Source records:
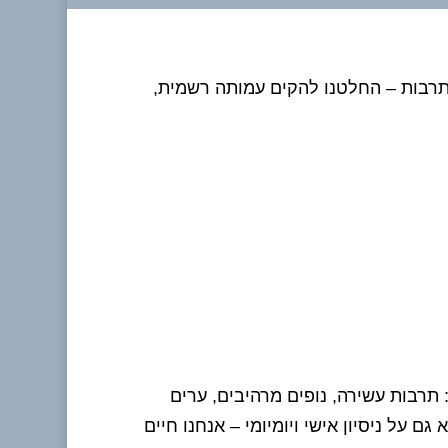
ותרבות – החלטנו להקים עמותה רשמית,
 תרבות עשירה, נופים מרהיבים, ערים
על ניסיון אישי ויומיומי – אנחנו חיים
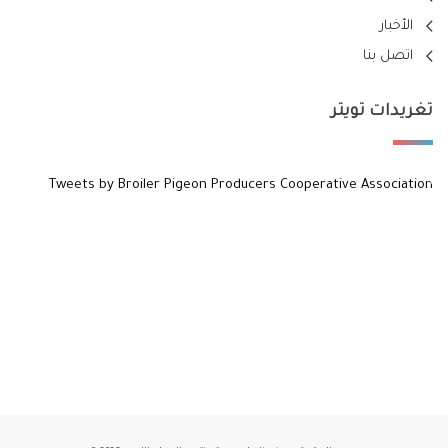
الأخبار
اتصل بنا
تغريدات تويتر
Tweets by Broiler Pigeon Producers Cooperative Association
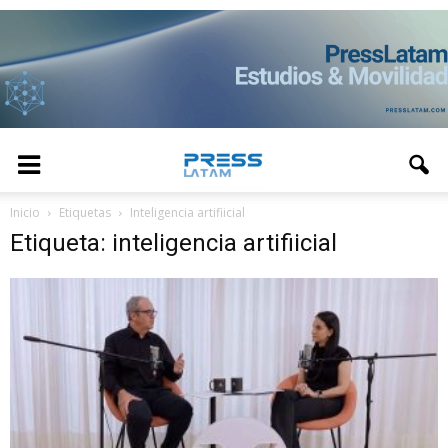
Inicio
Etiquetas
Inteligencia artifiicial
Etiqueta: inteligencia artifiicial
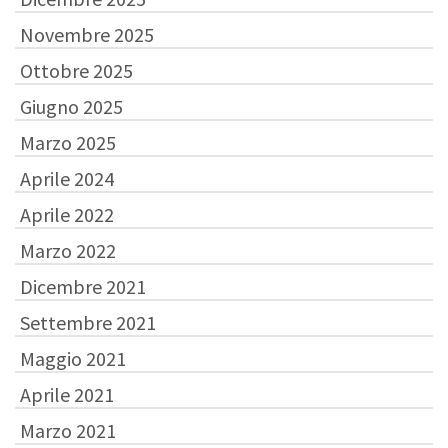
Novembre 2025
Ottobre 2025
Giugno 2025
Marzo 2025
Aprile 2024
Aprile 2022
Marzo 2022
Dicembre 2021
Settembre 2021
Maggio 2021
Aprile 2021
Marzo 2021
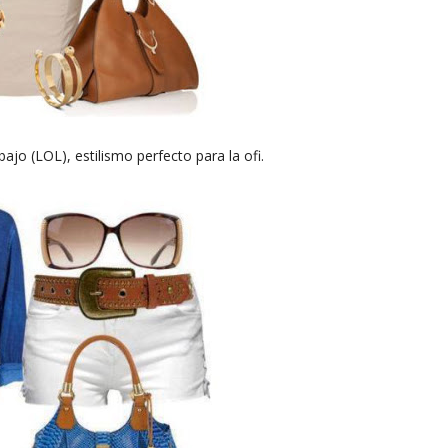
ajo (LOL), estilismo perfecto para la ofi.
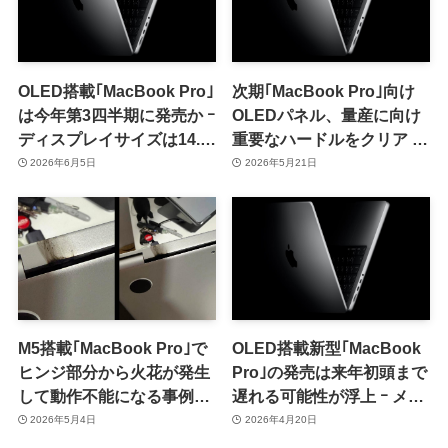
OLED搭載｢MacBook Pro｣
次期｢MacBook Pro｣向け
は今年第3四半期に発売か ｰ
OLEDパネル、量産に向け
ディスプレイサイズは14.3
重要なハードルをクリア ｰ
インチと16.3インチとの情
早ければ来月より量産出荷
2026年6月5日
2026年5月21日
報も
を開始
M5搭載｢MacBook Pro｣で
OLED搭載新型｢MacBook
ヒンジ部分から火花が発生
Pro｣の発売は来年初頭まで
して動作不能になる事例が
遅れる可能性が浮上 ｰ メモ
報告される
リ供給不足が影響
2026年5月4日
2026年4月20日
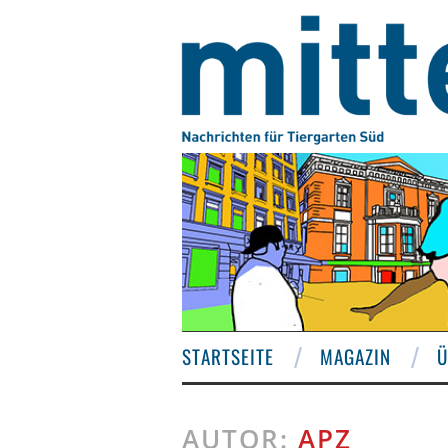
STARTSEITE
MAGAZIN
Ü
AUTOR:
APZ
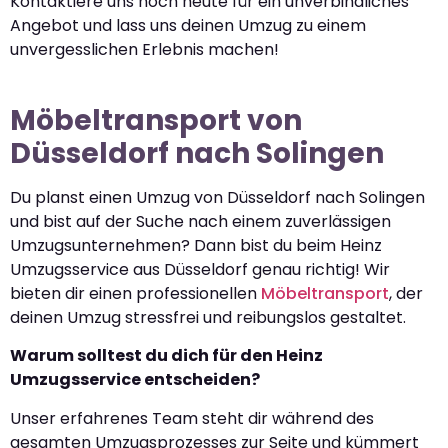
Kontaktiere uns noch heute für ein unverbindliches
Angebot und lass uns deinen Umzug zu einem
unvergesslichen Erlebnis machen!
Möbeltransport von
Düsseldorf nach Solingen
Du planst einen Umzug von Düsseldorf nach Solingen
und bist auf der Suche nach einem zuverlässigen
Umzugsunternehmen? Dann bist du beim Heinz
Umzugsservice aus Düsseldorf genau richtig! Wir
bieten dir einen professionellen
Möbeltransport
, der
deinen Umzug stressfrei und reibungslos gestaltet.
Warum solltest du dich für den Heinz
Umzugsservice entscheiden?
Unser erfahrenes Team steht dir während des
gesamten Umzugsprozesses zur Seite und kümmert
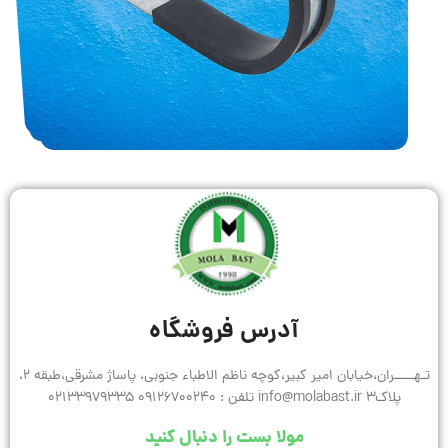
آدرس فروشگاه
تـهـــــران،خیابان امیر کبیر،کوچه ناظم الاطباء جنوبی، پاساژ مشرقی،طبقه 2،
پلاک3 info@molabast.ir تلفن : 09126700240 02133979335
مولا بست را دنبال کنید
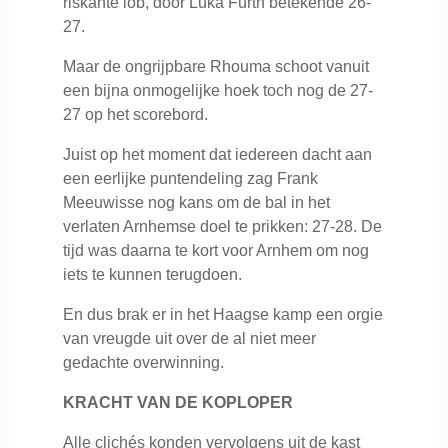
riskante lob, door Luka Furth betekende 26-
27.
Maar de ongrijpbare Rhouma schoot vanuit
een bijna onmogelijke hoek toch nog de 27-
27 op het scorebord.
Juist op het moment dat iedereen dacht aan
een eerlijke puntendeling zag Frank
Meeuwisse nog kans om de bal in het
verlaten Arnhemse doel te prikken: 27-28. De
tijd was daarna te kort voor Arnhem om nog
iets te kunnen terugdoen.
En dus brak er in het Haagse kamp een orgie
van vreugde uit over de al niet meer
gedachte overwinning.
KRACHT VAN DE KOPLOPER
Alle clichés konden vervolgens uit de kast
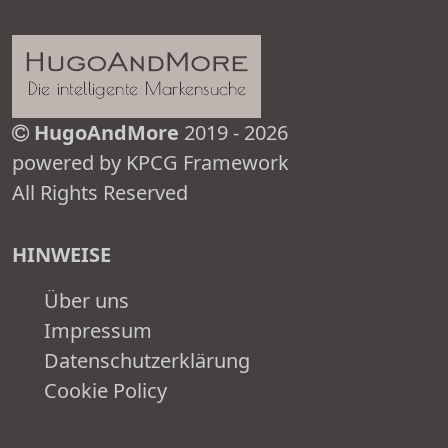
HugoAndMore
2019 - 2026
powered by KPCG Framework
All Rights Reserved
HINWEISE
Über uns
Impressum
Datenschutzerklärung
Cookie Policy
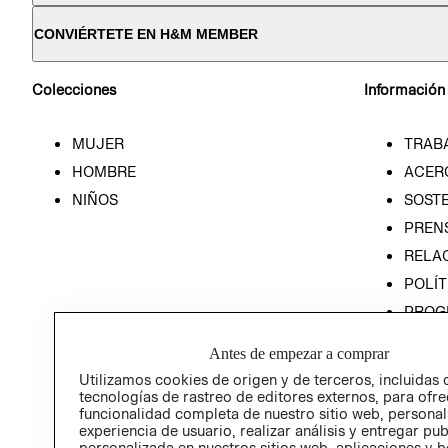
CONVIÉRTETE EN H&M MEMBER
Colecciones
Información
MUJER
TRAB
HOMBRE
ACER
NIÑOS
SOSTE
PREN
RELA
POLÍT
PROG
ÉTICA
Antes de empezar a comprar
PROG
Utilizamos cookies de origen y de terceros, incluidas 
ÉTICA
tecnologías de rastreo de editores externos, para ofre
funcionalidad completa de nuestro sitio web, personal
experiencia de usuario, realizar análisis y entregar pu
personalizada en nuestros sitios web, aplicaciones y b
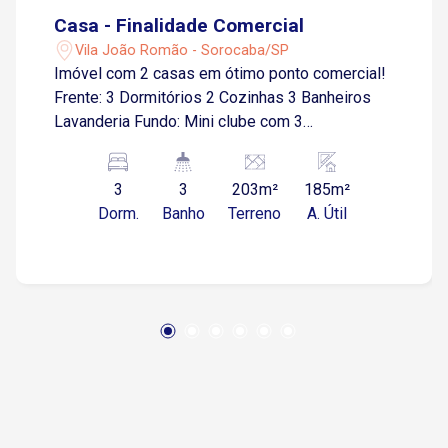
Casa - Finalidade Comercial
Vila João Romão - Sorocaba/SP
Imóvel com 2 casas em ótimo ponto comercial!
Frente: 3 Dormitórios 2 Cozinhas 3 Banheiros
Lavanderia Fundo: Mini clube com 3
churrasqueiras Piscina adulto piscina infantil
Iluminação de led
3
3
203m²
185m²
Dorm.
Banho
Terreno
A. Útil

Problem description:
Would it be possible to reproduce the material word for word, images omitted?

Solved problem:
ותרבות – החלטנו להקים עמותה רשמית,
 תרבות עשירה, נופים מרהיבים, ערים
על ניסיון אישי ויומיומי – אנחנו חיים
الأخبار
اتصل بنا
تغريدات تويتر
Tweets by Broiler Pigeon Producers Cooperative Association
Inicio
Etiquetas
Inteligencia artifiicial
Etiqueta: inteligencia artifiicial
Novembre 2025
Ottobre 2025
Giugno 2025
Marzo 2025
Aprile 2024
Aprile 2022
Marzo 2022
Dicembre 2021
Settembre 2021
Maggio 2021
Aprile 2021
Marzo 2021
ajo (LOL), estilismo perfecto para la ofi.
OLED搭載｢MacBook Pro｣
次期｢MacBook Pro｣向け
は今年第3四半期に発売か ｰ
OLEDパネル、量産に向け
ディスプレイサイズは14.3
重要なハードルをクリア ｰ
インチと16.3インチとの情
早ければ来月より量産出荷
2026年6月5日
2026年5月21日
報も
を開始
M5搭載｢MacBook Pro｣で
OLED搭載新型｢MacBook
ヒンジ部分から火花が発生
Pro｣の発売は来年初頭まで
して動作不能になる事例が
遅れる可能性が浮上 ｰ メモ
報告される
リ供給不足が影響
2026年5月4日
2026年4月20日
STARTSEITE
MAGAZIN
Ü
AUTOR:
APZ
Kontaktiere uns noch heute für ein unverbindliches
Angebot und lass uns deinen Umzug zu einem
unvergesslichen Erlebnis machen!
Möbeltransport von
Düsseldorf nach Solingen
Du planst einen Umzug von Düsseldorf nach Solingen
und bist auf der Suche nach einem zuverlässigen
Umzugsunternehmen? Dann bist du beim Heinz
Umzugsservice aus Düsseldorf genau richtig! Wir
bieten dir einen professionellen
Möbeltransport
, der
deinen Umzug stressfrei und reibungslos gestaltet.
Warum solltest du dich für den Heinz
Umzugsservice entscheiden?
Unser erfahrenes Team steht dir während des
gesamten Umzugsprozesses zur Seite und kümmert
آدرس فروشگاه
تـهـــــران،خیابان امیر کبیر،کوچه ناظم الاطباء جنوبی، پاساژ مشرقی،طبقه 2،
پلاک3 info@molabast.ir تلفن : 09126700240 02133979335
مولا بست را دنبال کنید
riskante lob, door Luka Furth betekende 26-
27.
Maar de ongrijpbare Rhouma schoot vanuit
een bijna onmogelijke hoek toch nog de 27-
27 op het scorebord.
Juist op het moment dat iedereen dacht aan
een eerlijke puntendeling zag Frank
Meeuwisse nog kans om de bal in het
verlaten Arnhemse doel te prikken: 27-28. De
tijd was daarna te kort voor Arnhem om nog
iets te kunnen terugdoen.
En dus brak er in het Haagse kamp een orgie
van vreugde uit over de al niet meer
gedachte overwinning.
KRACHT VAN DE KOPLOPER
Alle clichés konden vervolgens uit de kast
HugoAndMore
2019 - 2026
powered by KPCG Framework
All Rights Reserved
HINWEISE
Über uns
Impressum
Datenschutzerklärung
Cookie Policy
CONVIÉRTETE EN H&M MEMBER
Colecciones
Información
MUJER
TRAB
HOMBRE
ACER
NIÑOS
SOSTE
PREN
RELA
POLÍT
PROG
ÉTICA
Antes de empezar a comprar
PROG
Utilizamos cookies de origen y de terceros, incluidas 
ÉTICA
tecnologías de rastreo de editores externos, para ofre
funcionalidad completa de nuestro sitio web, personal
experiencia de usuario, realizar análisis y entregar pu
personalizada en nuestros sitios web, aplicaciones y b
Casa - Finalidade Comercial
Vila João Romão - Sorocaba/SP
Imóvel com 2 casas em ótimo ponto comercial!
Frente: 3 Dormitórios 2 Cozinhas 3 Banheiros
Lavanderia Fundo: Mini clube com 3
churrasqueiras Piscina adulto piscina infantil
Iluminação de led
3
3
203m²
185m²
Dorm.
Banho
Terreno
A. Útil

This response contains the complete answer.